Back to Basics Series – Principle 4
Business people and developers must work together daily throughout the project.
https://agilemanifesto.org/principles.html
What Does It Mean?
When the Agile Manifesto was written back in 2001, this was a radical idea. Business and technology working together daily? For many organizations, those groups lived on opposite sides of the wall: business tossed requirements over, and IT tossed timelines back.
This principle is about tearing down that wall. It doesn’t say “once a month status update” or “quarterly alignment session.” It says daily. That’s how important collaboration is. Because when business and developers collaborate continuously, we don’t just build faster—we build the right thing.
My Experience
I’ve coached in organizations where this principle was ignored, and the result was predictable: business teams spent months dreaming up requirements, while developers built exactly what was asked—only to discover it wasn’t actually what the business needed.
I’ve also seen the opposite. In one case, a product team invited developers into every early-stage product conversation. Instead of being “order takers,” developers became creative partners. They brought up technical possibilities and risks early, saving weeks of rework later. The business side loved it because ideas got sharper faster, and developers loved it because they weren’t just building blindly.
It wasn’t always smooth—there were debates, even arguments—but the end product was far stronger.
Why This Matters
When business and developers collaborate daily:
- Assumptions surface sooner.
- Misunderstandings shrink.
- Trust grows.
- The product evolves in real-time to meet customer needs.
When they don’t:
- Requirements rot in documents.
- Developers become order processors instead of problem-solvers.
- Products miss the mark, even if they ship “on time.”
The truth is, daily collaboration isn’t about meetings. It’s about partnership.
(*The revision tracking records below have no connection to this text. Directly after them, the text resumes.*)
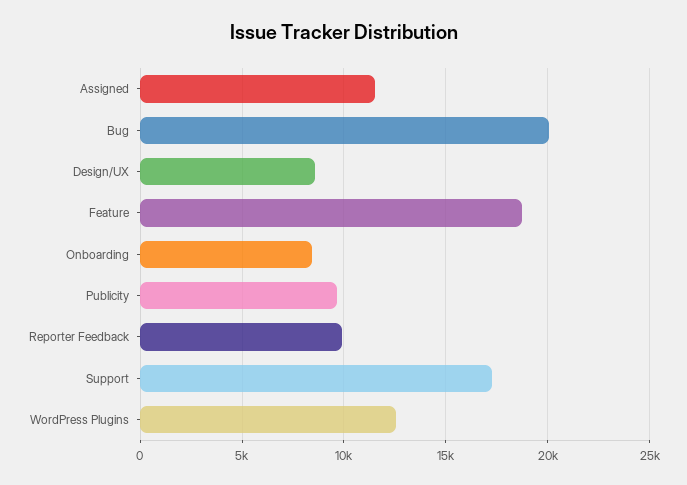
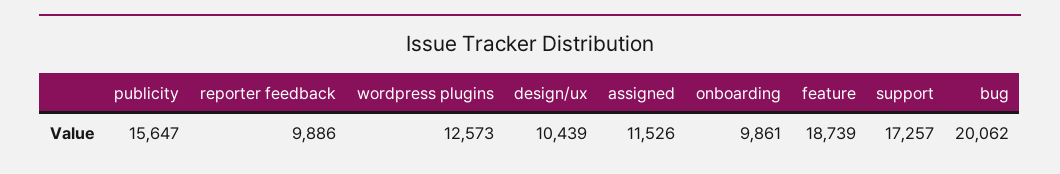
Design/UX: 8500 -> 10439
Onboarding: 8500 -> 9861
Publicity: 9500 -> 15647

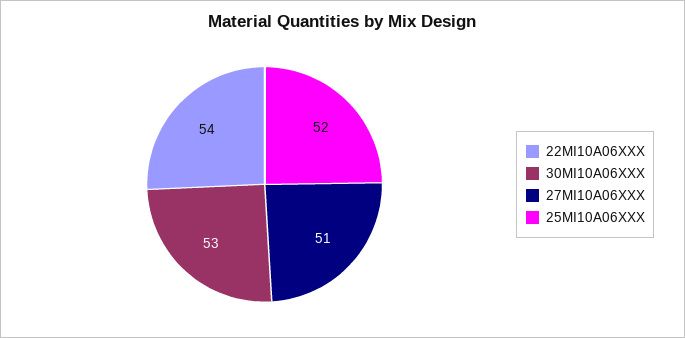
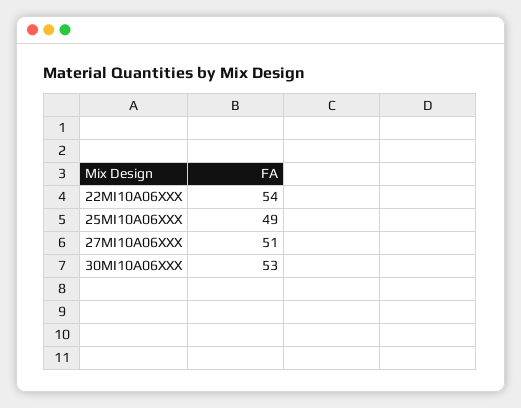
25MI10A06XXX: 52 -> 49

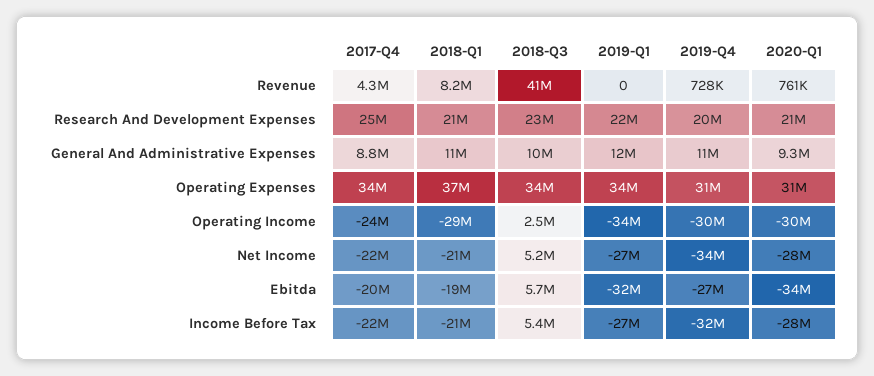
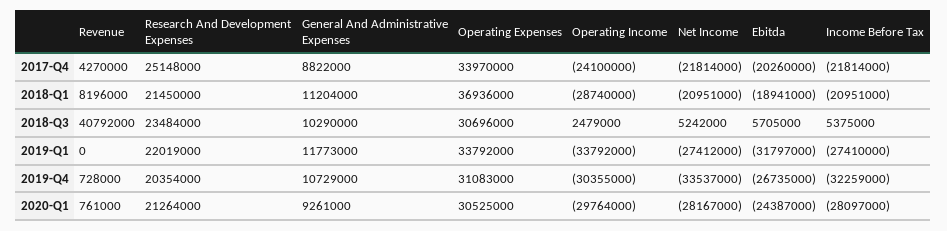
2018-Q3, Operating Expenses: 34000000 -> 30696000
2020-Q1, Ebitda: -34000000 -> -24387000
Agile isn’t just a delivery method—it’s a way of connecting business value with technical expertise in a continuous loop.
Take It to Your Team
Try this in your next retro:
- Ask: When was the last time business stakeholders and developers sat down together outside of a formal meeting?
- Explore: What’s stopping daily collaboration? (Time zones? Culture? Org structure?)
- Experiment: Pick one lightweight practice to bridge the gap—maybe a shared Slack channel, a daily 10-minute “business + dev sync,” or inviting business partners into sprint reviews more actively.
The principle isn’t about adding ceremony—it’s about removing walls.